Es decir, la transición hacia modelos de evaluación más refinados es deseable, pero no necesariamente sencilla.

Lo que esto cambia para pacientes y profesionales

En la práctica, este cambio de mirada puede evitar dos errores frecuentes.

El primero es subestimar el riesgo en personas con IMC aparentemente normal, pero con alta grasa corporal o alteraciones metabólicas. El segundo es asumir automáticamente el mismo grado de riesgo en todas las personas con IMC elevado, sin mirar composición corporal, localización de la grasa y marcadores clínicos adicionales.

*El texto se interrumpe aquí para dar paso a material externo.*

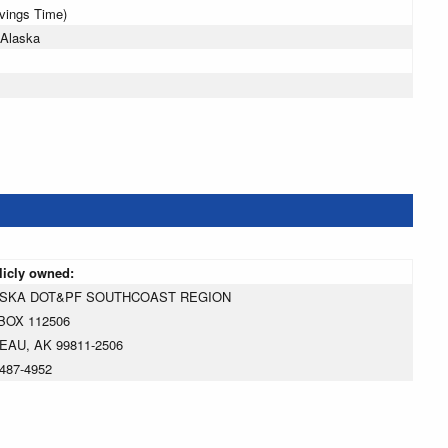
avings Time)
 Alaska
licly owned:
SKA DOT&PF SOUTHCOAST REGION
BOX 112506
EAU, AK 99811-2506
487-4952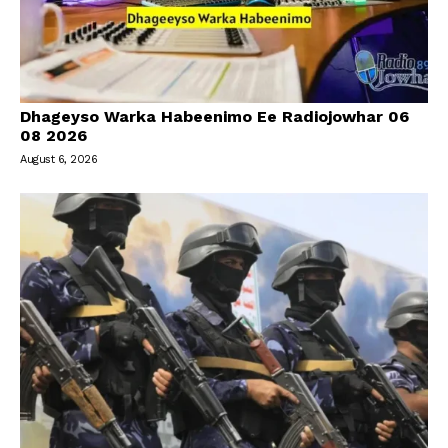
Dhageyso Warka Habeenimo Ee Radiojowhar 06
08 2026
August 6, 2026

Para los pacientes, esto puede traducirse en una evaluación más justa y más precisa. Para los profesionales, significa tratar la obesidad menos como un número aislado y más como una condición biológica heterogénea.

La lectura más equilibrada

La interpretación más responsable de la evidencia es que el IMC sigue siendo una herramienta útil para el cribado poblacional, pero no capta por sí solo todo el riesgo de salud ligado a la obesidad.

Las referencias aportadas sostienen directamente esa conclusión: el IMC no mide bien la adiposidad corporal, la distribución de la grasa y la función del tejido adiposo suelen predecir mejor la resistencia a la insulina y las complicaciones cardiometabólicas, y personas con IMC normal pueden seguir teniendo alto riesgo si presentan exceso de grasa corporal u obesidad central.

Pero también es importante evitar exageraciones. El IMC no debe descartarse como inútil; debe entenderse como incompleto. El mensaje más sólido no es “abandonar el IMC”, sino superar el pensamiento basado solo en IMC.

En resumen, el futuro de la evaluación del riesgo ligado a la obesidad probablemente dependerá menos de un único número y más de lo que realmente define el peligro biológico: dónde está la grasa, cómo está funcionando el metabolismo y qué tipo de cuerpo está ocultando ese IMC.